Ingraham makes it clear he’s just part of the team that keeps the superstars in peak condition. Managers, dressers, trainers, masseuses, “a whole machine – we’re totally vested in Dwyane and Gabby and it’s not just professionally, we have a relationship, a great relationship. There’s a lot of trust and a lot of love there, we’re all in on it.”
It’s clearly worked. D-Wade has never had another chef. And before D-Wade, Ingraham had never been a full-time personal chef. He started his career as a hair stylist before heading to culinary school and cutting his teeth in Atlanta restaurants. After a move to Miami, he got a call from an old friend who is Wade’s manager. An audition was arranged. A friend was made. A partnership was forged.
“There’s no draft for this,” Chef Richard laughs. When he first got the call about the possible job, his initial reply was, “‘I guess so – who? Dwayne Wade? I don’t know who that is.’ She said Google him and call me back. I called her right back and said, ‘Oh hell yeah.’ I went in and did an audition for him, I must have cooked everything but the kitchen sink.”
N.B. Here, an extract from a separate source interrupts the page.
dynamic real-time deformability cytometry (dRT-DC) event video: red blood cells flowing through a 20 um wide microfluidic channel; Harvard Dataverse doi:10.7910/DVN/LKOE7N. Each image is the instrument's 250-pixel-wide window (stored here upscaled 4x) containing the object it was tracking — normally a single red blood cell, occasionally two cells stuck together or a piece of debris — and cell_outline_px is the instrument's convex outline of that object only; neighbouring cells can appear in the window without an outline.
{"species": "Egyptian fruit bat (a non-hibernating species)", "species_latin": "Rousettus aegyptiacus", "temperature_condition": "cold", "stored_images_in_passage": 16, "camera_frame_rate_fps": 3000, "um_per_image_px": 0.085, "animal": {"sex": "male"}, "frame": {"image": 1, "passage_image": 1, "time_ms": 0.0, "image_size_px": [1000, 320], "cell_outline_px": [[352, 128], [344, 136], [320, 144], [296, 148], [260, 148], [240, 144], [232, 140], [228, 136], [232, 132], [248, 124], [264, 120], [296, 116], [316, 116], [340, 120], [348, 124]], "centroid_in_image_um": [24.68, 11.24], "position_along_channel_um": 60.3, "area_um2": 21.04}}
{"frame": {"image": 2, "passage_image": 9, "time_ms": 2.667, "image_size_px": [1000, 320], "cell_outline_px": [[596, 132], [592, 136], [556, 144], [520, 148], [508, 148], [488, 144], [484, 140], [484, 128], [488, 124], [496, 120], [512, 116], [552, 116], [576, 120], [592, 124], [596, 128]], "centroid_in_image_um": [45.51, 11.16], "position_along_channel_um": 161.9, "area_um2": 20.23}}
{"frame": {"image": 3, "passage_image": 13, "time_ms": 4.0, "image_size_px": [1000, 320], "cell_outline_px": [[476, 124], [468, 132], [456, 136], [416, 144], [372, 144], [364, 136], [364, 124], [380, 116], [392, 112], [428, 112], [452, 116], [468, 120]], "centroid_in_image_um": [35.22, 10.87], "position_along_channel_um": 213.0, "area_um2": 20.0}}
After a few test drives over the next few weeks, a job offer came. Ingraham had other irons in the fire but “I jumped out on faith and started cooking for them full-time.”
So now he hangs out with two of the world’s biggest superstars – “It’s definitely a real friendship; I equate it to winning the lottery to be honest with you” – figuring out how best to feed them and making sure no one’s ever hungry.
What’s For Dinner Tonight?
“Sometimes if I get a call from him and he asks what’s for dinner, I know he has something specific in mind. I don’t really play games: “What you want me to make?” No need in playing around – sometimes it’s burger and some fries or they may put in a request for something special, but for the most part they really just kind of rely on me to figure it out for them. With everything they’ve got going on the last thing they want to do is make another decision. That’s where the trust factor comes in.”
Sometimes it’s all a bit surreal.
“I’m in this umpteen million dollar home, I’m watching the dolphins, I’m sipping some coffee in a kitchen I designed the way I want it to be, and one of the greatest to ever play the game and one of the great actresses ever come down, and here they are talking to you, you’re talking to them, you’re feeding their family, you’re responsible for them,” Chef Richard muses. “It’s a definite blessing to be able to do that day in and day out — the relationship, it’s family.”
But you still have to feed the machine.
“It’s a job, but it’s family — you have to be able to differentiate between the two. When you as the employee start to blur that line your feelings could get hurt real quick if you get too comfortable – you’re being paid to do a service and you have to make sure you’re as professional as you can possibly be,” Chef Richard says. “There’s times Dwyane and I have gone golfing and have lunch and we sit down and he says, oh, this person wants to come over and watch the game tonight, and I’m, ‘What do you think they want, how many people?’ – I go straight into work mode.”